(Data to process)
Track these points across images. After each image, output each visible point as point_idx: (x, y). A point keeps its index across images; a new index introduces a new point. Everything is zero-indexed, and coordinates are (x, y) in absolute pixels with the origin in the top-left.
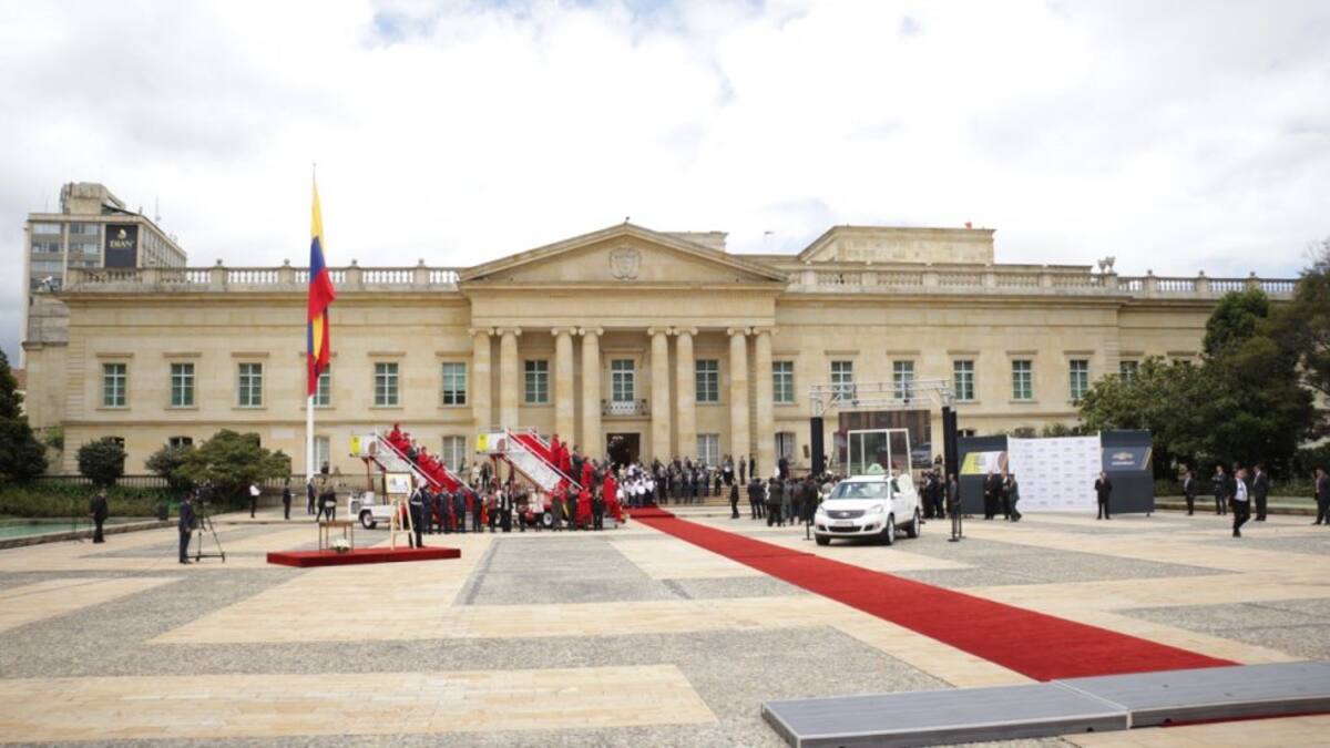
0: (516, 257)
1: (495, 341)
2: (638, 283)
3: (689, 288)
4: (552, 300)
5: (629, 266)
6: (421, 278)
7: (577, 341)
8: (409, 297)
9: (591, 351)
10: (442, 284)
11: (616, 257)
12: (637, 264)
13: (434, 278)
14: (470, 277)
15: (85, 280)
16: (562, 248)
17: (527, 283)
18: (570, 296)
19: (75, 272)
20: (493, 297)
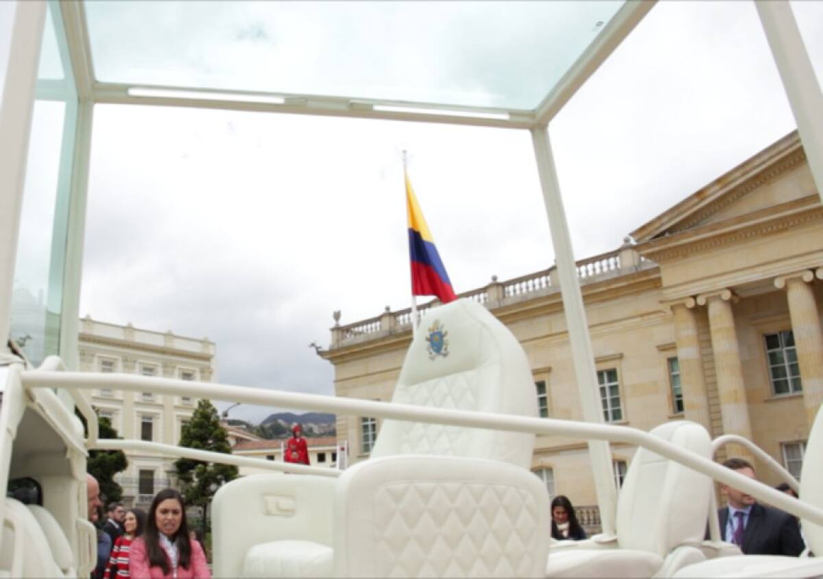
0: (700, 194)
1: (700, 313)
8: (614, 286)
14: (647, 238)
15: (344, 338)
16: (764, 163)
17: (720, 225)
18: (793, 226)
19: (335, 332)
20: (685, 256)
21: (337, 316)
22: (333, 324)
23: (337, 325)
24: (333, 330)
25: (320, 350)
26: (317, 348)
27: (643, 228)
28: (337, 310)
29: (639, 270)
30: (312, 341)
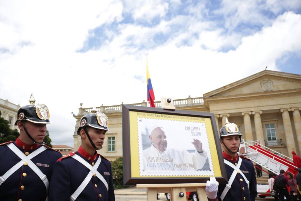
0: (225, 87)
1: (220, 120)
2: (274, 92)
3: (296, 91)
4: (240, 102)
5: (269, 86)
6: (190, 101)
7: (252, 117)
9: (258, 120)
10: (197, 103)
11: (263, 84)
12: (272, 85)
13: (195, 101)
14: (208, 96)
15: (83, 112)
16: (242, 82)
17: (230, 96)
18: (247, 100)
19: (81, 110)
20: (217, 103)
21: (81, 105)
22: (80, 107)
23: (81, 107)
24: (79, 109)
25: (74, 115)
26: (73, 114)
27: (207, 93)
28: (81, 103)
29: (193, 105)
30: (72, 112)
...
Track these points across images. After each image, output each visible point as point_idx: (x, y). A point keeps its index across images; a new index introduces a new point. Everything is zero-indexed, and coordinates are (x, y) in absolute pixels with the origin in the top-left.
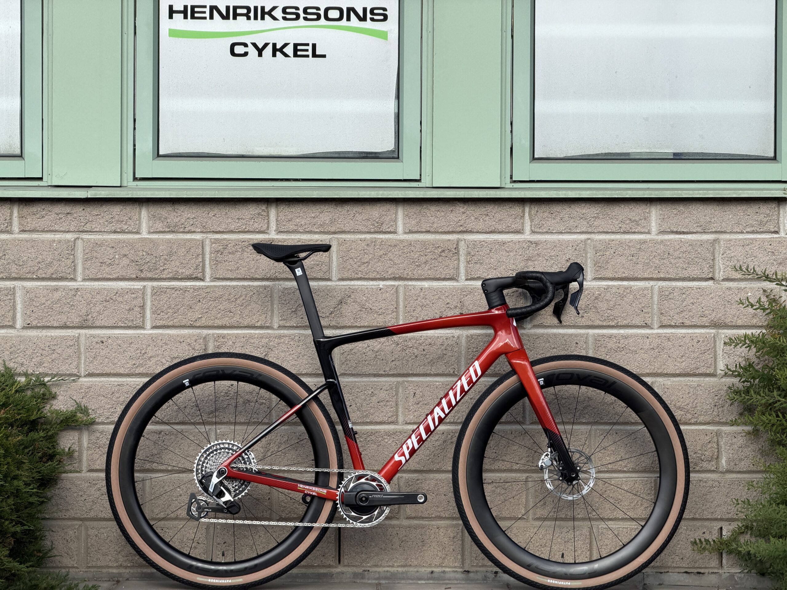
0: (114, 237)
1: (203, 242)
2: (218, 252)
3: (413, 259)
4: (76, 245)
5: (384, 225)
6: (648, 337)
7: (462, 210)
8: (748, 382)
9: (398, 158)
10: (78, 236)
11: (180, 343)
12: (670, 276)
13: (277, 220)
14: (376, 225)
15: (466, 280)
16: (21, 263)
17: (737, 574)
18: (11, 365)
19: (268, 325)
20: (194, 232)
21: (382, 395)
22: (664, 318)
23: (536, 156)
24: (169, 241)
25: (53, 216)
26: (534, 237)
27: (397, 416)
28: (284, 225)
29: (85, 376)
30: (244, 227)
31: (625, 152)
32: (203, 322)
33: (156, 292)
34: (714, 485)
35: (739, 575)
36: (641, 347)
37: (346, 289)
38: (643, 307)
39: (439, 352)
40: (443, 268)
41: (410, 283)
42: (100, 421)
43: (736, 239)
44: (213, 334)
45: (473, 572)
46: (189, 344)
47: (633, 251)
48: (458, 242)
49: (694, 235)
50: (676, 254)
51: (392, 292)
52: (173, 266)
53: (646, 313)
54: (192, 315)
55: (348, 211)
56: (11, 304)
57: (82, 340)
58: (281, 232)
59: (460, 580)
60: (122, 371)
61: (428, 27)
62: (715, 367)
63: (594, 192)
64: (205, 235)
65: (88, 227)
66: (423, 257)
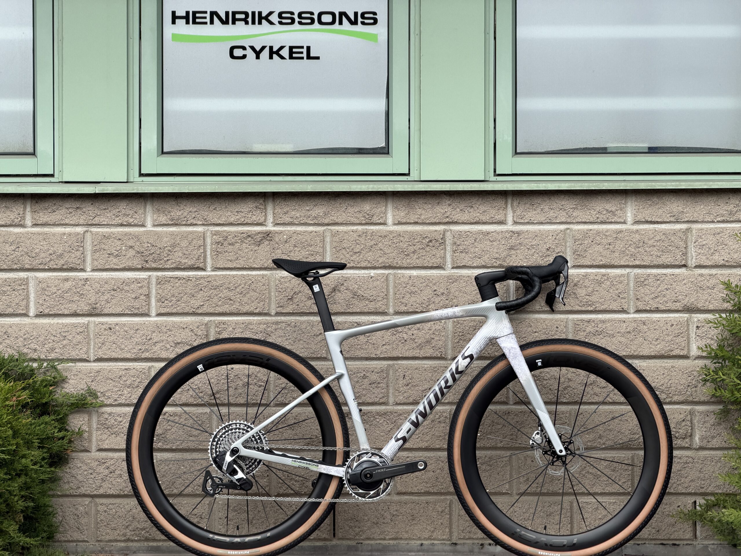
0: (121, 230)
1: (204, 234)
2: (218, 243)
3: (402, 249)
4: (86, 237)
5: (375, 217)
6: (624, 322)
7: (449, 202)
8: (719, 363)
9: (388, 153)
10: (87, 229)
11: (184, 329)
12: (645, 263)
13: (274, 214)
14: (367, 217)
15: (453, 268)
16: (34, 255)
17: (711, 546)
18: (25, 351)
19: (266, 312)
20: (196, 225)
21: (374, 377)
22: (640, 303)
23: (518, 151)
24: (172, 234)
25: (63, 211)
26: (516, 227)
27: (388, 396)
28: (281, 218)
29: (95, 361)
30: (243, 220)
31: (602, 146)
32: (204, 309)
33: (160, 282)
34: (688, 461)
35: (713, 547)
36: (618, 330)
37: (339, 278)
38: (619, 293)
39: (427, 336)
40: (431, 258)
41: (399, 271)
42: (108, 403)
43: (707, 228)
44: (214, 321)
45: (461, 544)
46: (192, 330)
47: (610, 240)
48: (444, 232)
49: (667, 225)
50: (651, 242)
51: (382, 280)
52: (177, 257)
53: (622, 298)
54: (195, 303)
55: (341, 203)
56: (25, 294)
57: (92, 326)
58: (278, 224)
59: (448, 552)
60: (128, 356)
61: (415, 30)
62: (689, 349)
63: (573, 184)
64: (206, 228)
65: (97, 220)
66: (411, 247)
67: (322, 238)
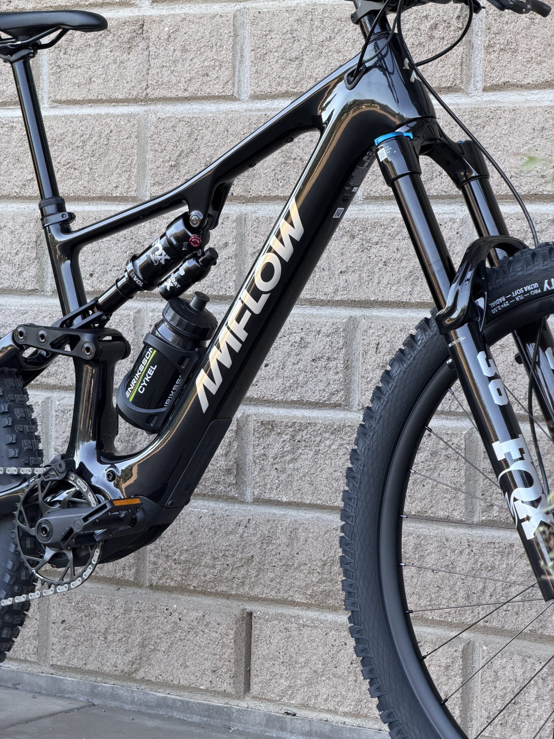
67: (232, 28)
--
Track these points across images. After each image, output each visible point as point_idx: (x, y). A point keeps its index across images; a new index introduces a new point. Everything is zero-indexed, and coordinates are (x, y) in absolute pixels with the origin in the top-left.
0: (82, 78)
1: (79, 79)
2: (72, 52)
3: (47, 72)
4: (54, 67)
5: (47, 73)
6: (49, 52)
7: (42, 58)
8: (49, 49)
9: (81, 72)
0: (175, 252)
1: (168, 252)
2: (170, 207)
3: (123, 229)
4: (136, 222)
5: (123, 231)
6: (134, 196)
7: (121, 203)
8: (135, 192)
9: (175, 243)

(Exercise requirements)
For this task, write out exactly the lines of the entries above, starting at the line with "1: (203, 242)" and ending at the line with "65: (88, 227)", both included, and no others.

(Exercise response)
1: (203, 242)
2: (218, 252)
3: (413, 259)
4: (76, 245)
5: (384, 225)
6: (648, 337)
7: (462, 210)
8: (748, 382)
9: (398, 158)
10: (78, 236)
11: (180, 343)
12: (670, 276)
13: (277, 220)
14: (376, 225)
15: (466, 280)
16: (21, 263)
17: (737, 574)
18: (11, 365)
19: (268, 325)
20: (194, 232)
21: (382, 395)
22: (664, 318)
23: (536, 156)
24: (169, 241)
25: (53, 216)
26: (534, 237)
27: (397, 416)
28: (284, 225)
29: (85, 376)
30: (244, 227)
31: (625, 152)
32: (203, 322)
33: (156, 292)
34: (714, 485)
35: (739, 575)
36: (641, 347)
37: (346, 289)
38: (643, 307)
39: (439, 352)
40: (443, 268)
41: (410, 283)
42: (100, 421)
43: (736, 239)
44: (213, 334)
45: (473, 572)
46: (189, 344)
47: (633, 251)
48: (458, 242)
49: (694, 235)
50: (676, 254)
51: (392, 292)
52: (173, 266)
53: (646, 313)
54: (192, 315)
55: (348, 211)
56: (11, 304)
57: (82, 340)
58: (281, 232)
59: (460, 580)
60: (122, 371)
61: (428, 27)
62: (715, 367)
63: (594, 192)
64: (205, 235)
65: (88, 227)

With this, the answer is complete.